THE DOME DIDN'T look like gold at night. There were work lights around the construction site, even though no work was being done at the moment, to deter pilferage, which would usually mean boards or Sheetrock panels, not golden domes fifteen feet high, and in those work lights, as far as Andy Kelp was concerned, the dome looked mostly like a giant apricot. Not a peach, not that warmer fuzzy tone, but an apricot, except without that crease that makes apricots look as though they're wearing thong bathing suits.

Andy Kelp, a bony sharp-nosed guy in nonreflecting black, tended to blend in with the shadows at night when he moved from this place to that place. The place he was moving around in at the moment was just beyond the chain-link perimeter fence enclosing the mosque construction site, now temporarily on hold while the recently transplanted community got up to speed on the New York City culture and ethos.

And the reason Andy Kelp was moving around here at night was that, while he still thought the idea of heisting something this size and weight, particularly from people who have been known to be slightly hotheaded in the past, was a terrible notion, the one thing he didn't have was John Dortmunder's opinion. He was pretty sure John would see the scheme the same way everybody else did, but unfortunately John hadn't been at the meeting in the back room of the O.J. to put his stamp of disapproval personally on the idea, having been waylaid by some cop.

So, because of that gap in the chain of evidence, and because he wasn't doing much of anything else at the moment, he'd borrowed a car from East Thirtieth Street in Manhattan and driven out here to Brooklyn to give the golden dome the double-o. He was now coming to the conclusion that his first conclusion had been right all along, as expected, when the phone vibrated against his leg — silence can be more golden than any dome — so he pulled it out and said, "Yar."

"You busy?" The very John Dortmunder whose absence last night had brought him out here.

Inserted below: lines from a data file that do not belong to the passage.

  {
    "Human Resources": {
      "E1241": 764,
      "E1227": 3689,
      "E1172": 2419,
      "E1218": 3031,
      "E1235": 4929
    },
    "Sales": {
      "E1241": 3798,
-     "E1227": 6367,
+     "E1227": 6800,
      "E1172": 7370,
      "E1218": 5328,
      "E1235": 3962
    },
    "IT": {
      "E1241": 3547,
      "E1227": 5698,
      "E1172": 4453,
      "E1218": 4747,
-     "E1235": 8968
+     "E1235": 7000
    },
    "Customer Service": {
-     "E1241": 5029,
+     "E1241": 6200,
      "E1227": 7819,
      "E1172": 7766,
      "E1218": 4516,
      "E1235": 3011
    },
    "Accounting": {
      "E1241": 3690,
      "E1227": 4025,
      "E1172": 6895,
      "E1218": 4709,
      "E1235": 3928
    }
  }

"Not really," Kelp said. "You?"

"We could maybe talk."

Surprised, Kelp said, "About the job?"

Sounding surprised, John said, "Yeah."

Kelp took a step back to study the dome from a slightly different angle, and it still seemed to him too big and too unwieldy and just downright too unlikely, so he said, "You mean, you want to do it?"

"Well, I got no choice."

So John felt compelled to go after all this gold; think of that. Kelp said, "To tell you the truth, I was thinking, you cut a piece off it, could be," though he hadn't thought of that till this very minute. But if John believed there might be something in this gold mountain, that could get Kelp's creative juices flowing, too. "Is that your idea," he asked, "or what?"

"Cut a piece off what?"

"The dome," Kelp said. "You'll never get the whole dome, John, I'm looking at it and—"

"The dome? You mean, Stan's Islamic dome?"

"Isn't that what you're talking about?"

"And you're out there with it? You're whacking pieces off it?"

"No, I'm just giving it the good lookover, the whadawe see when we see this idea."

"Stan there?"

"No, I just come out by myself, spur of the moment kinda thing. I don't wanna encourage Stan, get his hopes up. John, aren't you talking about the dome?"

"You think I'm a moron?"

"No, John, but you said—"

"You wanna meet? You wanna talk? Or you wanna stay out there and cut filets outa the dome?"

"I'm on my way, John. Where and when?"

"O.J., ten. It's just the two of us, so we won't need the back room."

"So it isn't a solid job yet."

"Oh, it's solid," John told him. "And I'm under it."